I am simply not qualified to do justice to Gabriel’s central point. Simply note, it was Brooks of The Mythical Man Month, that bible of solid, empirical, meticulous software engineering planning who first drew the connection between the work of programmers and poets.

Instead, there is a minor point in Gabriel’s essay that caused me to think about a brief chat in a recent interview. We’d worked our way through the questions, the candidate had done well, there was enough time left to just chat about his work. His two favourite languages were C++ and Python, so we drilled a little there. How had he used them? What did he think of them? Had he tried to combine them together?

Well, it turned out he had. Using boost::python he had exposed some of his C++ classes into Python. This was interesting. Why? It was so he could quickly produce parts of the application; he’d become a fan of this technique. All very well and good, had he tried that approach elsewhere? Unfortunately, no he hadn’t. His other use for Python was as a prototyping language. So close. I drilled a bit on this point. Had he made the obvious step from here? Turns out he hadn’t. But that did leave me thinking, and Gabriel’s essay crystallised this issue in my mind.

Why did he just throw away his Python prototype and rewrite the whole thing in C++? Why didn’t he grab a profiler and start replacing the slow Python parts with fast, small chunks of C++?

Developers seem to see an enormous gulf between a prototype and a ‘real’ application. Something that is appropriate for a prototype must be discarded for the real version. The basis for this act seems to be that a prototype is a quick and dirty hack and can’t be trusted to work.

Well, I don’t know about you, but I can’t help myself: every piece of code I write, I write maintainably and flexibly. And these are issues in prototypes. A prototype is meant to be an exploration, a journey to see how an idea will play out once it’s embodied in a program. It is an idea that has not been seen before - this is when it needs to be most flexible. When everyone who sees is thinks of an improvement, when the sight of running program inspires completely new ideas. This happens during the prototyping phase - and if you don’t explore these ideas, then what was the point of the prototype at all?

Your prototype needs to be written quickly and then it needs to change quickly. You’ll only be able to do that with a maintainable, flexible code base. In short, a well-written code base. You’re a proficient software engineer, you know how to do this. You probably do it without even thinking.

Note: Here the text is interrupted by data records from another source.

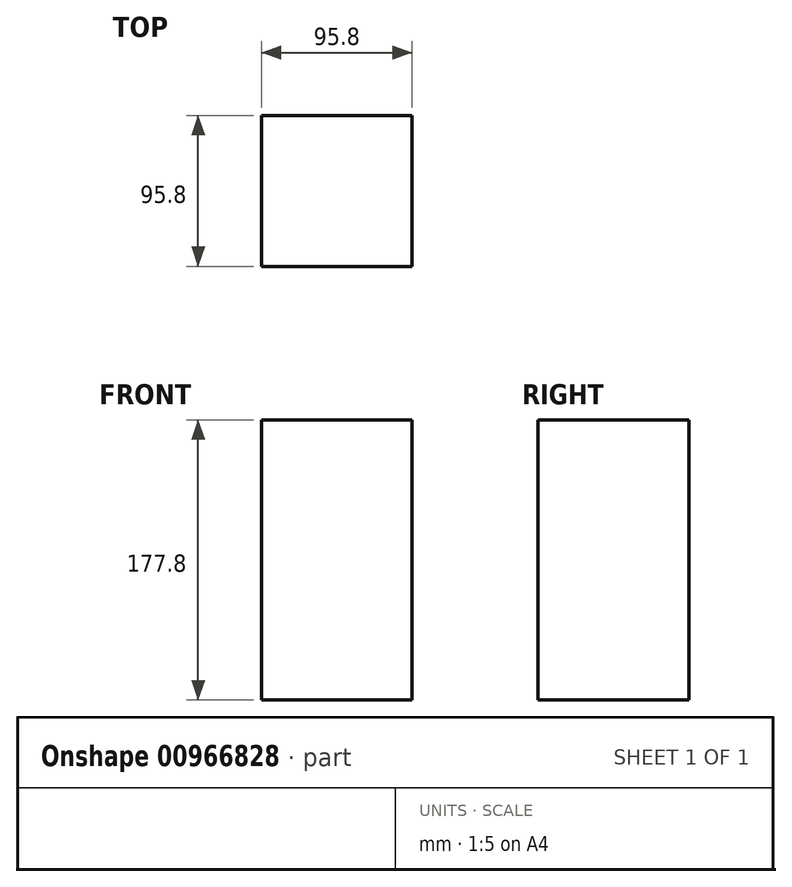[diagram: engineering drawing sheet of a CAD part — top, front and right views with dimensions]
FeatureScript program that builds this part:
annotation { "Feature Type Name" : "Feature", "Feature Type Description" : "" }
export const myFeature = defineFeature(function(context is Context, id is Id, definition is map)
    precondition{}
    {
        {
            var Q0;
            Q0=qCreatedBy(makeId("Top.planeOp"),FACE);
            var sketch = newSketch(context, id + "F0", { "sketchPlane" : qUnion([Q0])});
            skLineSegment(sketch, "E0.bottom", {"start": v(-47.9, 47.9) * mm, "end": v(47.9, 47.9) * mm});
            skLineSegment(sketch, "E0.top", {"start": v(-47.9, -47.9) * mm, "end": v(47.9, -47.9) * mm});
            skLineSegment(sketch, "E0.left", {"start": v(-47.9, 47.9) * mm, "end": v(-47.9, -47.9) * mm});
            skLineSegment(sketch, "E0.right", {"start": v(47.9, 47.9) * mm, "end": v(47.9, -47.9) * mm});
            skSolve(sketch);
        }
        {
            var Q0;
            Q0 = qSketchRegion(id + "F0", true);
            extrude(context, id + "F1", {"entities" : qUnion([Q0]), "endBound" : BoundingType.SYMMETRIC, "depth" : 177.8 * mm, "offsetDistance" : 25 * mm});
        }
    });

And at some level, everyone knows this. That’s why prototypes are created in languages like Python. A language that you can write quickly, but also write well, quickly.

So when it comes time to write the ‘real’ application, when all the decisions have been made and the exploration has stopped, when we know what the program will do, why do we throw away all that very carefully engineered prototype code? It can’t be because the code is no good, because that code is better than you believe the ‘real’ program needs to be.

Most developers would say that it has to be rewritten for performance. But when was the last time you profiled your code? Because if you haven’t profiled you simply can’t know what your performance is, and more importantly, where the trouble-spots are.

I want to prototype. I want to explore my ideas in a running program. I want to carefully engineer my program and then change it at a moment’s notice. And I want to be able to do that all the time, for the entire life of the program. I don’t want to kill my program just when it’s about to finally get some users.

I want to express my ideas in a language that gives me all that.

Oh, and that application the candidate had been working on? The one that had Python embedded in the real, final version? It was a massively multiplayer 3D game engine.